This isn't con data.......It's precious liberal govt data. Interestingly enough. Employment outside Seattle city limits is growing.......shocker.
http://www.americanthinker.com/blog..._that_15_minimum_wage_working_out_for_ya.html
Seattle’s monthly employment, the number of unemployed workers, and the city’s unemployment rate through December 2015 suggest that since last April when the first minimum wage hike took effect:
a) the city’s employment has fallen by more than 11,000, b) the number of unemployed workers has risen by nearly 5,000, and c) the city’s jobless rate has increased by more than 1 percentage point (all based on BLS’s “not seasonally adjusted basis”). Those figures are based on
employment data for the city of Seattle only (not the Seattle MSA or MD), and are available from the
BLS website here (data are “not seasonally adjusted”).
How can we be sure that the increase in minimum wage is to blame? Employment in the neighboring suburbs of the city have hit a record high:
Update: The chart below shows that while the city of Seattle experienced a sharp drop in employment of more than 11,000 jobs between April and December last year (light blue line, BLS data
available here), employment in Seattle’s neighboring suburbs outside the city limits (the Seattle MSA jobs less Seattle city jobs) increased over that period by nearly 57,000 jobs and reached a new record high in November 2015 before falling slightly in December.

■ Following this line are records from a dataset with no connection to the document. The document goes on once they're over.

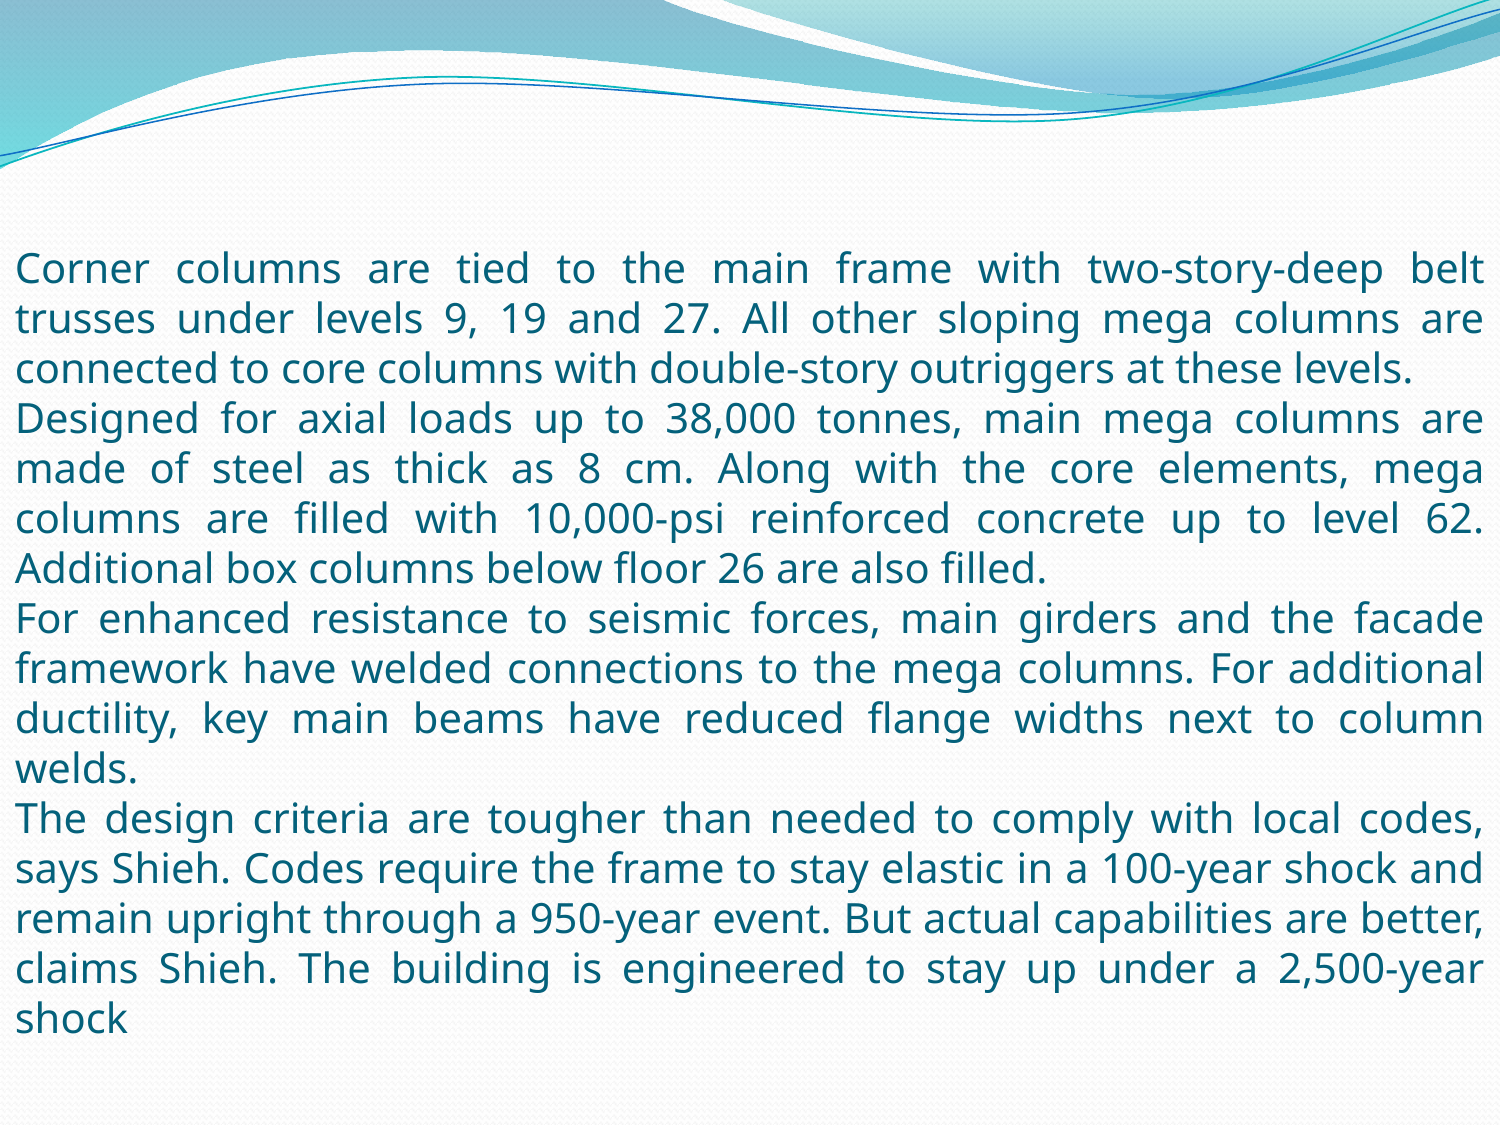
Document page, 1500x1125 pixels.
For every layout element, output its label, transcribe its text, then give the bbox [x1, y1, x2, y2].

text_box Corner columns are tied to the main frame with two-story-deep belt trusses under levels 9, 19 and 27. All other sloping mega columns are connected to core columns with double-story outriggers at these levels. Designed for axial loads up to 38,000 tonnes, main mega columns are made of steel as thick as 8 cm. Along with the core elements, mega columns are filled with 10,000-psi reinforced concrete up to level 62. Additional box columns below floor 26 are also filled. For enhanced resistance to seismic forces, main girders and the facade framework have welded connections to the mega columns. For additional ductility, key main beams have reduced flange widths next to column welds. The design criteria are tougher than needed to comply with local codes, says Shieh. Codes require the frame to stay elastic in a 100-year shock and remain upright through a 950-year event. But actual capabilities are better, claims Shieh. The building is engineered to stay up under a 2,500-year shock [0, 234, 1500, 1050]
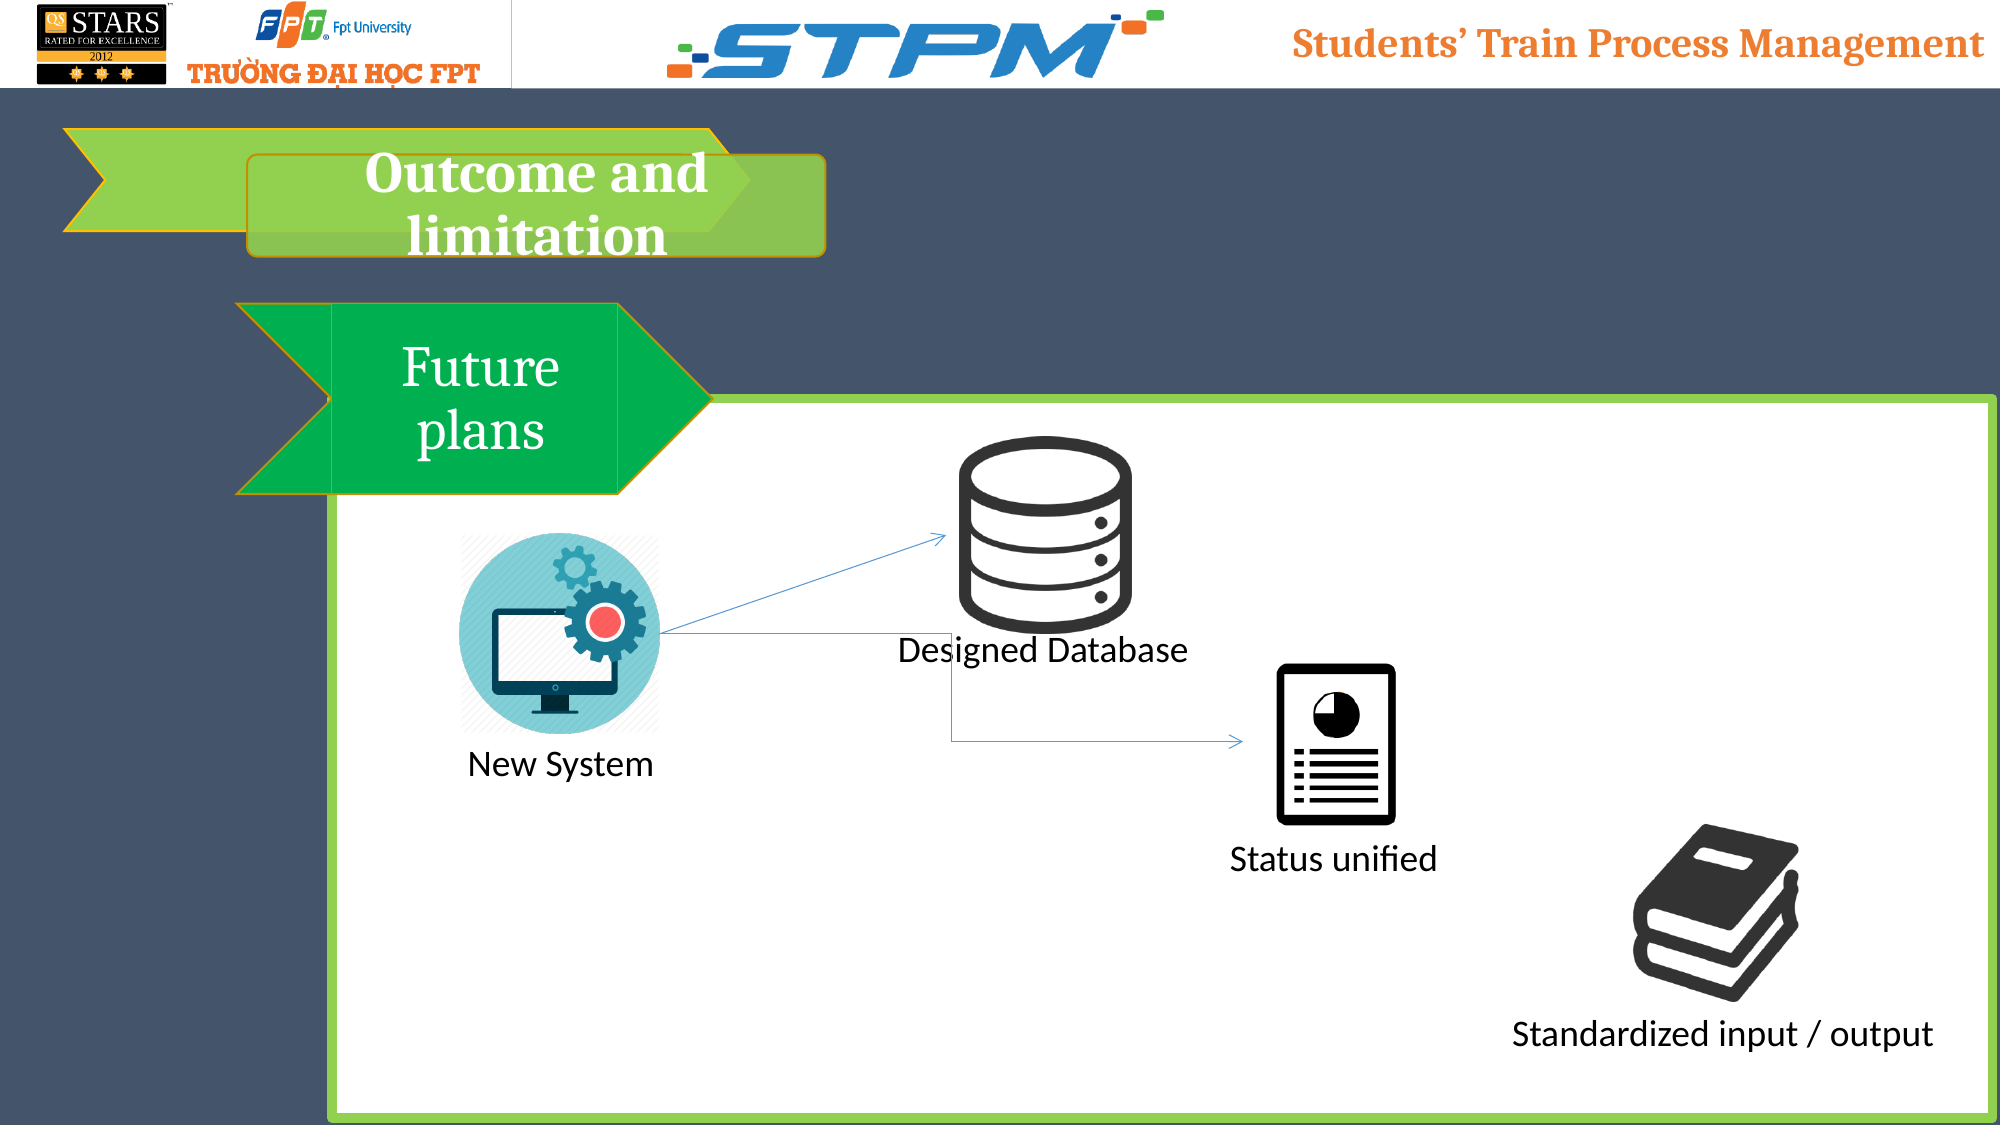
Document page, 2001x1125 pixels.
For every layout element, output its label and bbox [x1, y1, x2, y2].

picture [946, 436, 1144, 633]
picture [1242, 650, 1425, 833]
picture [459, 533, 660, 734]
picture [667, 10, 1164, 78]
picture [1626, 823, 1805, 1002]
title [512, 0, 2000, 89]
picture [0, 0, 512, 89]
list [64, 129, 826, 257]
slide_number [1412, 1042, 1863, 1103]
text_box [236, 303, 1993, 1119]
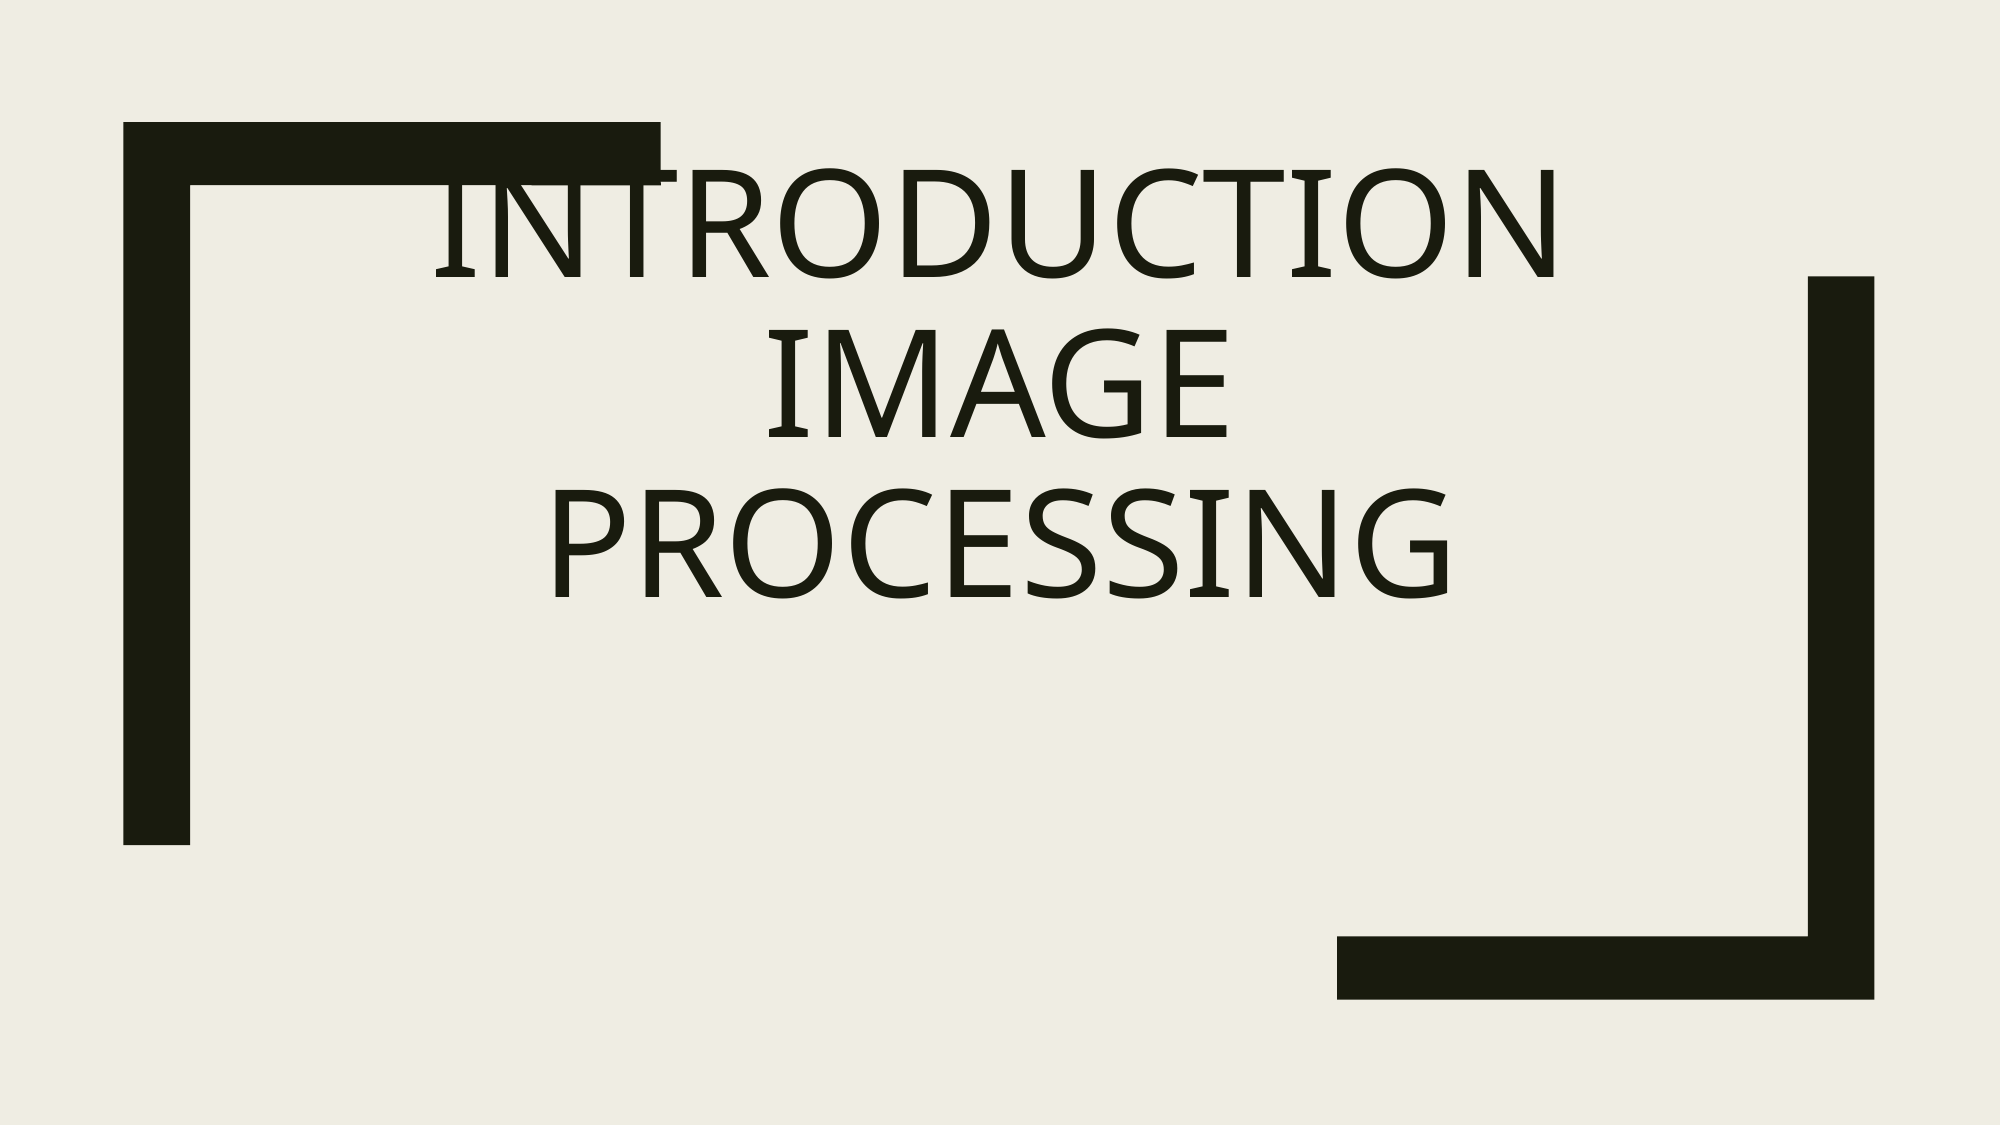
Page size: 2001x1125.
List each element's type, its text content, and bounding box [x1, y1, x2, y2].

title Introduction image processing [314, 293, 1686, 638]
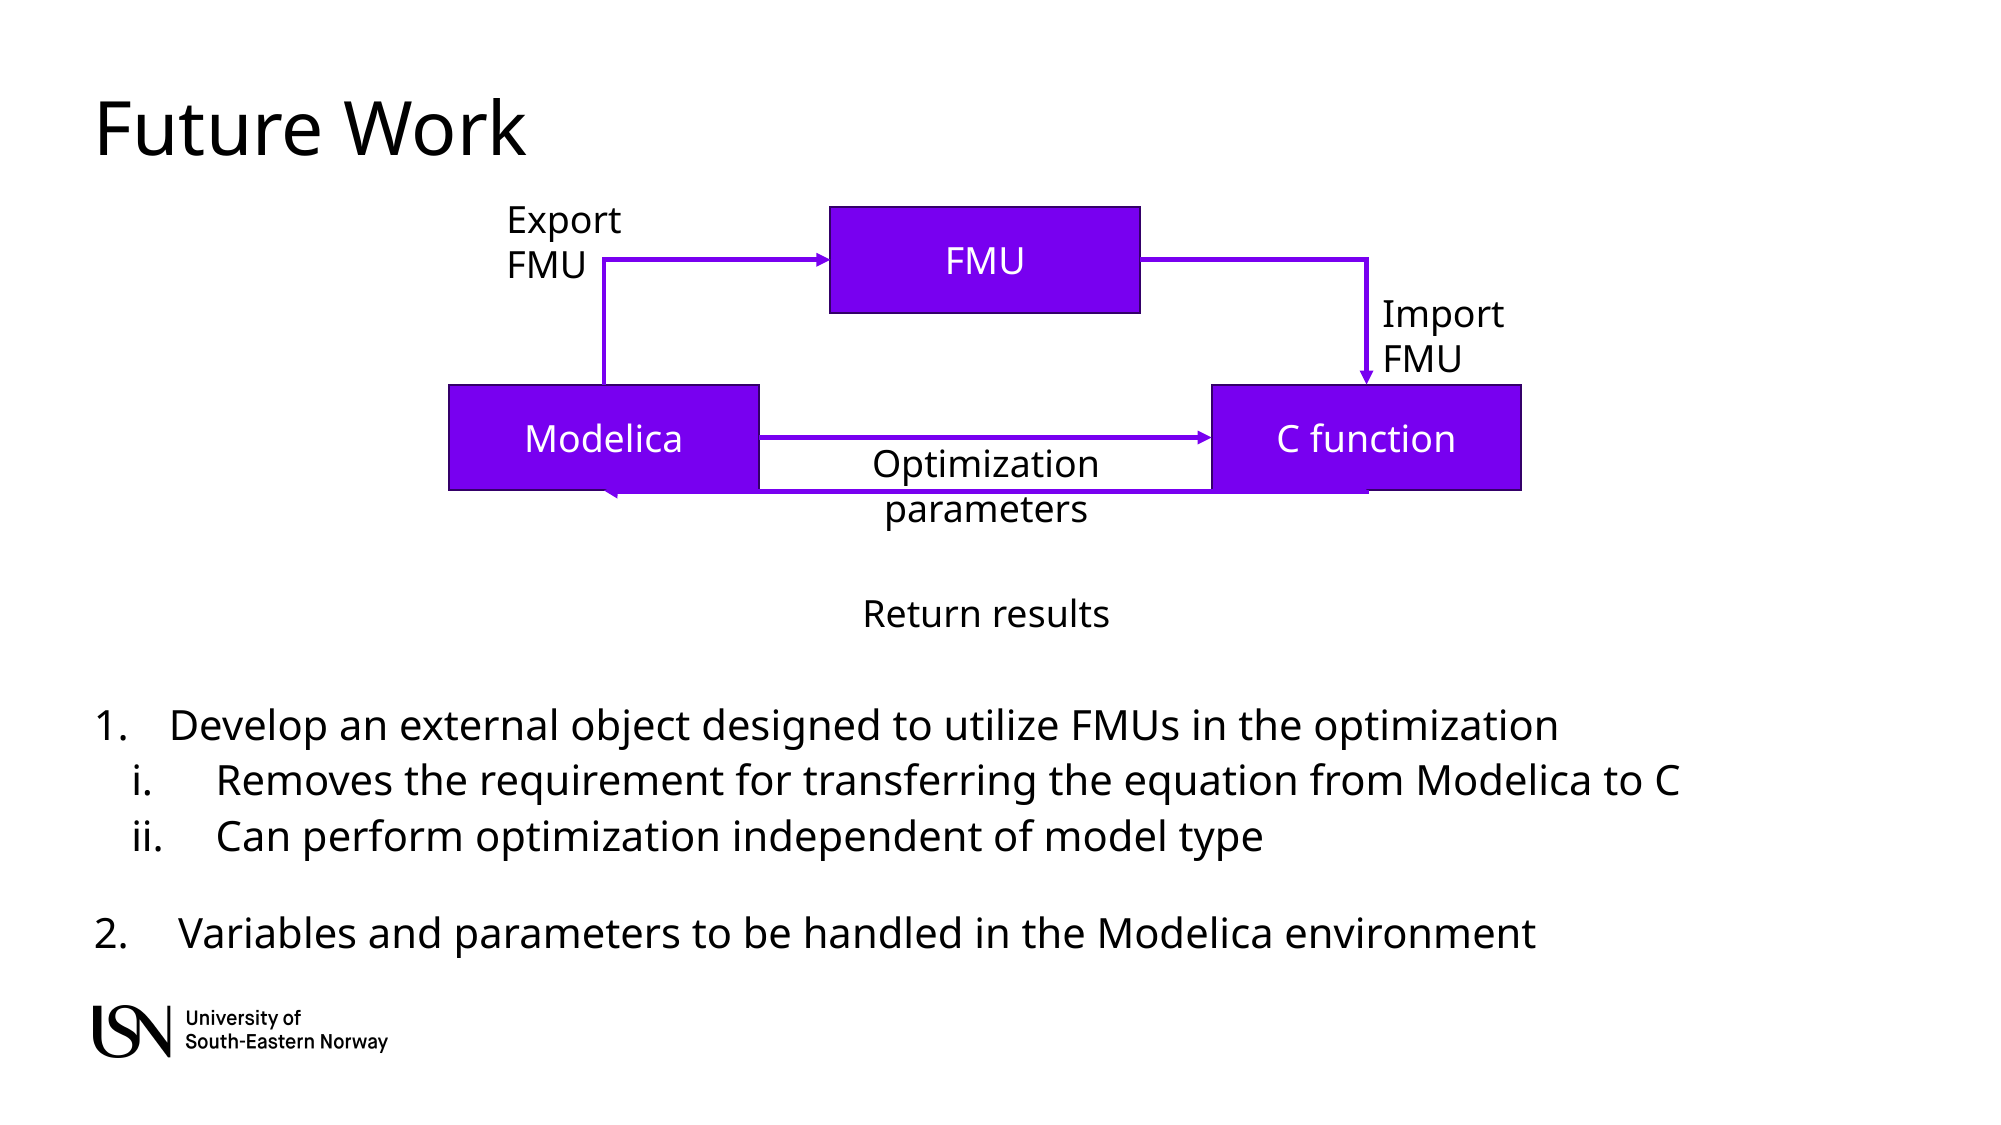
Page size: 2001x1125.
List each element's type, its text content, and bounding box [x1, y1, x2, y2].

text_box Import FMU [1367, 282, 1594, 388]
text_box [1140, 259, 1367, 385]
text_box C function [1211, 385, 1522, 491]
text_box FMU [988, 206, 1141, 314]
picture [93, 1005, 388, 1058]
text_box Optimization parameters [988, 432, 1203, 437]
title Future Work [93, 83, 1595, 260]
text_box Return results [770, 582, 985, 643]
list Develop an external object designed to utilize FMUs in the optimization Removes the requirement for transferring the equation from Modelica to C Can perform optimization independent of model type Variables and parameters to be handled in the Modelica environment [93, 666, 1907, 984]
text_box Export FMU [491, 188, 719, 293]
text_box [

Bottom Line II: Additional evidence showing that while jobs in the city of Seattle were tanking starting last April, employment in the suburbs surrounding Seattle was increasing steadily to a new record high in November. That departure in employment trends: job declines inside the city limits of Seattle compared to increasing employment outside the city limits suggests the possibility that the difference in labor costs could have been a contributing factor.